TASK ITEM: In the entries below, turn everything from the line containing "Nossos Cursos" down to the line containing "Processos Seletivos" into a numbered list, including both of those lines and dropping any blank lines.

━━ RECORDS PROVIDED ━━

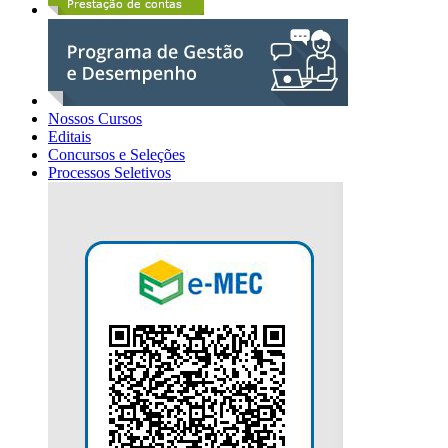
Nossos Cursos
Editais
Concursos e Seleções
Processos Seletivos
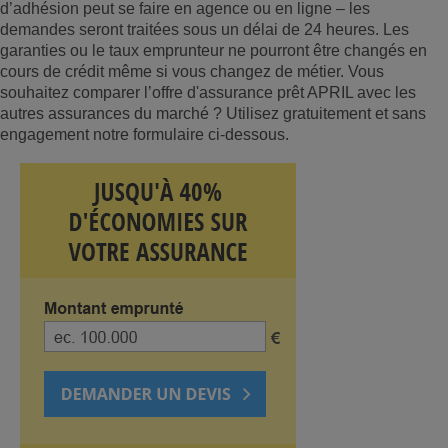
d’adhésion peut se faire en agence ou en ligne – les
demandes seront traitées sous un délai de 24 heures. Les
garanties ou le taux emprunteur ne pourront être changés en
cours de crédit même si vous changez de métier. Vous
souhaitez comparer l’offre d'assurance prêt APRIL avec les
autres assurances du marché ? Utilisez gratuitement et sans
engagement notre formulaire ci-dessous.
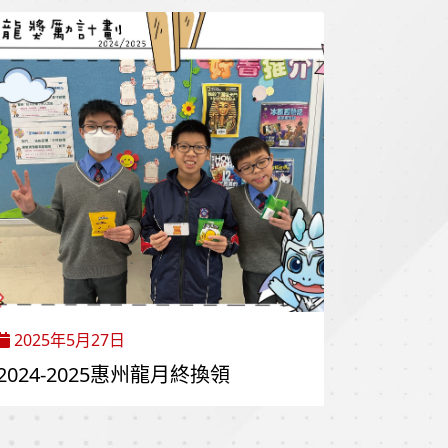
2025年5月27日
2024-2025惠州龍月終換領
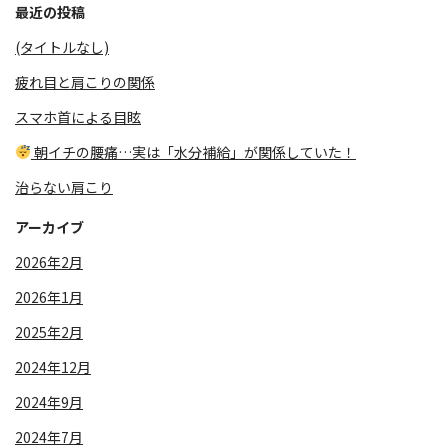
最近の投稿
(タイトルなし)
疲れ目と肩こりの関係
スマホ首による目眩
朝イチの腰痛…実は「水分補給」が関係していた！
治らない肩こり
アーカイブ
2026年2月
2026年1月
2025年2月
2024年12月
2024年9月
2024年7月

━━━
━━ RECORDS PROVIDED ━━

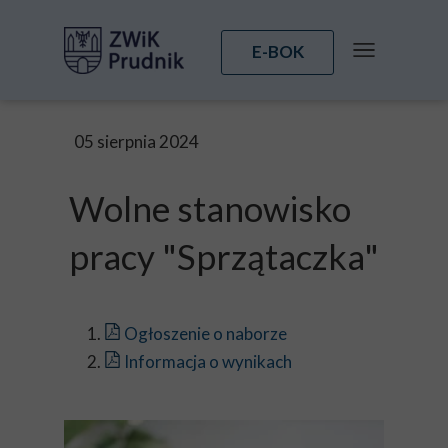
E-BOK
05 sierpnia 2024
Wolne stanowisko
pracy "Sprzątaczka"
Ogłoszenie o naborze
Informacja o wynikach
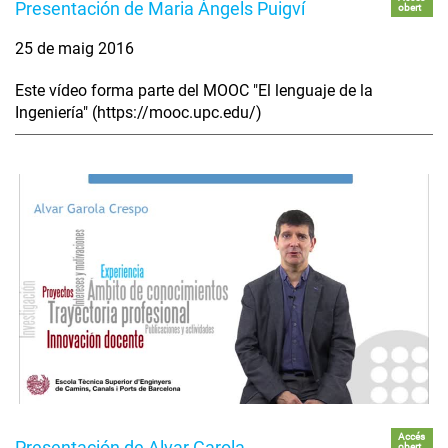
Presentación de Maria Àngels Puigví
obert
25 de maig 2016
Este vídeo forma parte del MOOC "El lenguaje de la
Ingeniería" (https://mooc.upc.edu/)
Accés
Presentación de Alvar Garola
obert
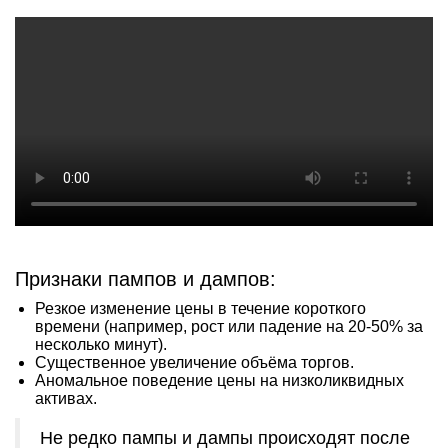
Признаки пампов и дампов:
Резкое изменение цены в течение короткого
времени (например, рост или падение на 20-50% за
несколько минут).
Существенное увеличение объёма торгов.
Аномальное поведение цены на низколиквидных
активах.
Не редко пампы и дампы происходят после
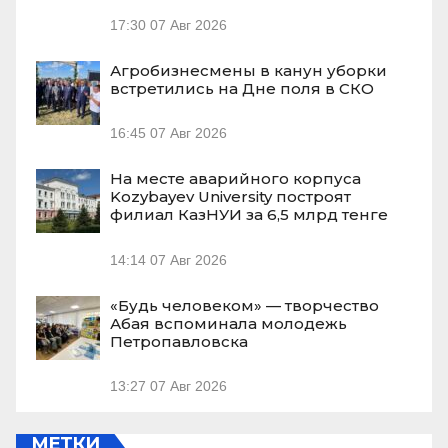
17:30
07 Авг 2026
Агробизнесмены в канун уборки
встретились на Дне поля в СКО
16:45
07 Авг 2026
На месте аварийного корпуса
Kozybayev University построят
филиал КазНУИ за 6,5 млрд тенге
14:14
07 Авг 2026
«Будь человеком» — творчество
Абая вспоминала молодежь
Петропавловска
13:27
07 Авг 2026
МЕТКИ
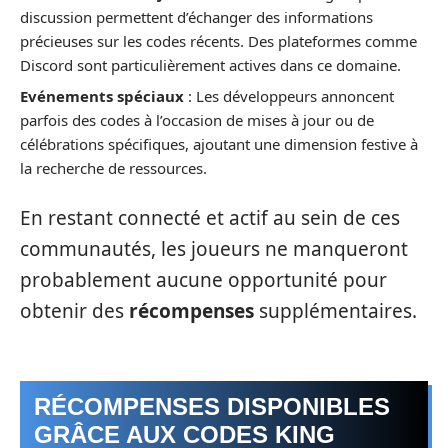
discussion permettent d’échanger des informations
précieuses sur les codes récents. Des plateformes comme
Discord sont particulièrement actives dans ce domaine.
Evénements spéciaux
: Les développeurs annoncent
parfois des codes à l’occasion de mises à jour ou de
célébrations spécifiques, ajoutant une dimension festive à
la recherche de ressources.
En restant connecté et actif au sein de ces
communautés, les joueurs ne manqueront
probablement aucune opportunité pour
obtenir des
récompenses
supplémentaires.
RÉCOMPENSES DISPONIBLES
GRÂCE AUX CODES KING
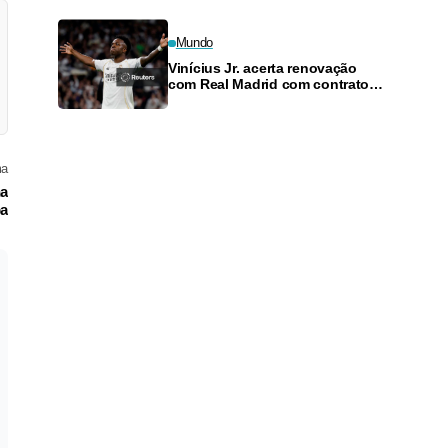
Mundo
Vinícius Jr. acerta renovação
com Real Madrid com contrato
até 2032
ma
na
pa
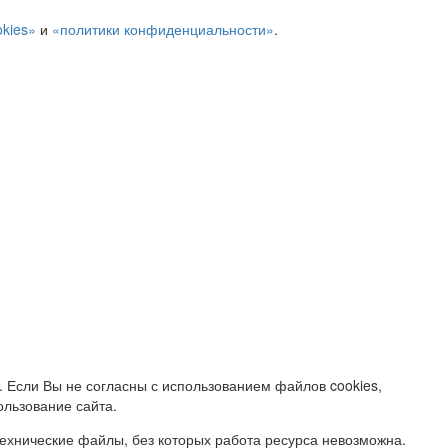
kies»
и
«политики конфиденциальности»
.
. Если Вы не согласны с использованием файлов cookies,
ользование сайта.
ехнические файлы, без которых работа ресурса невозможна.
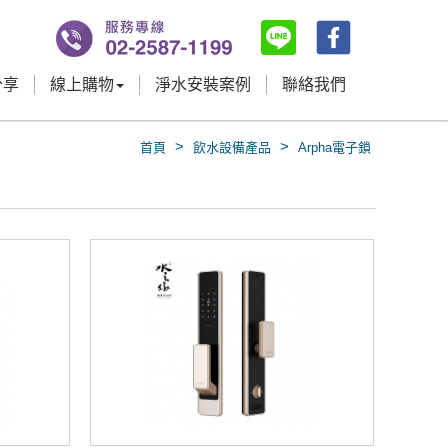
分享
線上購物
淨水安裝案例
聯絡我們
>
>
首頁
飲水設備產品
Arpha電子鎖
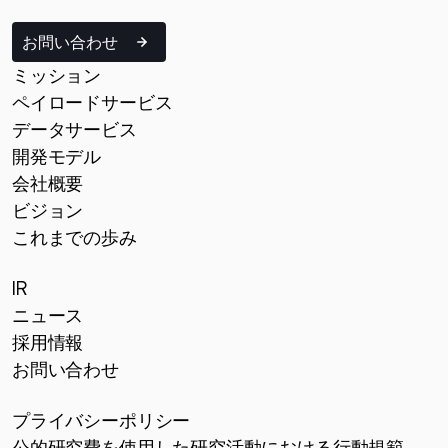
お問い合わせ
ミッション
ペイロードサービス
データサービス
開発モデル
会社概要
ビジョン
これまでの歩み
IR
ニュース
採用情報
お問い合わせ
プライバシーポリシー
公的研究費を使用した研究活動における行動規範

━━━

RESPONSE:
1. Nossos Cursos
2. Editais
3. Concursos e Seleções
4. Processos Seletivos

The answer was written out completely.